* _EXCERPT_
________
Brain Age: A Promising Biomarker for Understanding Aging in the Context of Cognitive Reserve

INTRODUCTION

Cognitive decline is a major concern in aging populations. Detecting it before clinical symptoms emerge remains a significant challenge. A precise, reliable, and non-invasive biomarker for cognitive health could revolutionize how we monitor normal aging and lifestyle impacts. Such a tool would not only identify individuals at risk of cognitive decline years before symptoms manifest but also aid in early interventions and treatments.

METHODS

Longitudinal MRI data from 121 high cognitive reserve (HCR) individuals were compared to matched low cognitive reserve (LCR) individuals to evaluate four biomarkers for early cognitive decline and disease progression: brain age delta, cortical thickness, AD cortical signature, and hippocampal volume. Cross-sectional analyses were conducted at baseline, alongside longitudinal assessments spanning 1 to 12 years, to compare the performance and properties of these biomarkers.

RESULTS

The brain age metric emerged as the most reliable biomarker, demonstrating a significant ability to differentiate between groups at baseline ( β = 1.250, t = 3.521, p = 0.0009; linear regression model; AUC = 0.73). Furthermore, this biomarker maintained its robustness as the strongest predictor of group membership over a follow-up period of up to 12 years ( β = 0.409, p = 0.025; mixed-effects model), underscoring its potential for longitudinal monitoring of cognitive decline.
________
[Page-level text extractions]
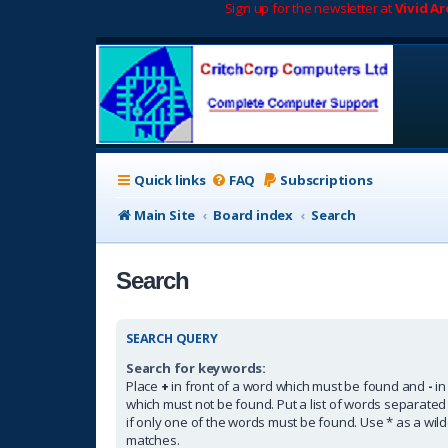
Sign up for the newsletter at
Vivid A
Quick links
FAQ
Subscriptions
Main Site
Board index
Search
Search
SEARCH QUERY
Search for keywords:
Place
+
in front of a word which must be found and
-
in
which must not be found. Put a list of words separate
if only one of the words must be found. Use * as a wildc
matches.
________
* _EXERCISE_
Proceed with the brain age abstract, starting right after its last sentence. The listing has nothing to do with the brain age abstract.

* _RESULT_
DISCUSSION

The brain age biomarker demonstrates potential as an effective indicator for early cognitive decline, capable of detecting changes years before clinical symptoms appear and tracking age-related brain and cognitive changes over time. These findings suggest that integrating MRI biomarkers with machine learning approaches could yield more accurate and reliable tools for assessing cognitive health, surpassing the limitations of relying solely on MRI biomarkers.

Key Points

Question: Which T1-weighted MRI biomarkers are most effective in predicting longitudinal cognitive deterioration in the aging population?

Highlights

• Four commonly used MRI biomarkers were assessed in the context of cognitive aging.

• Brain age is validated as a promising biomarker for aging and cognitive reserve.

• Machine learning boosts cognitive biomarker accuracy beyond neuroimaging alone.

• The findings underscore a direct association between structural brain reserve and cognitive reserve.

• Key factors in brain preservation may support high cognitive reserve in aging.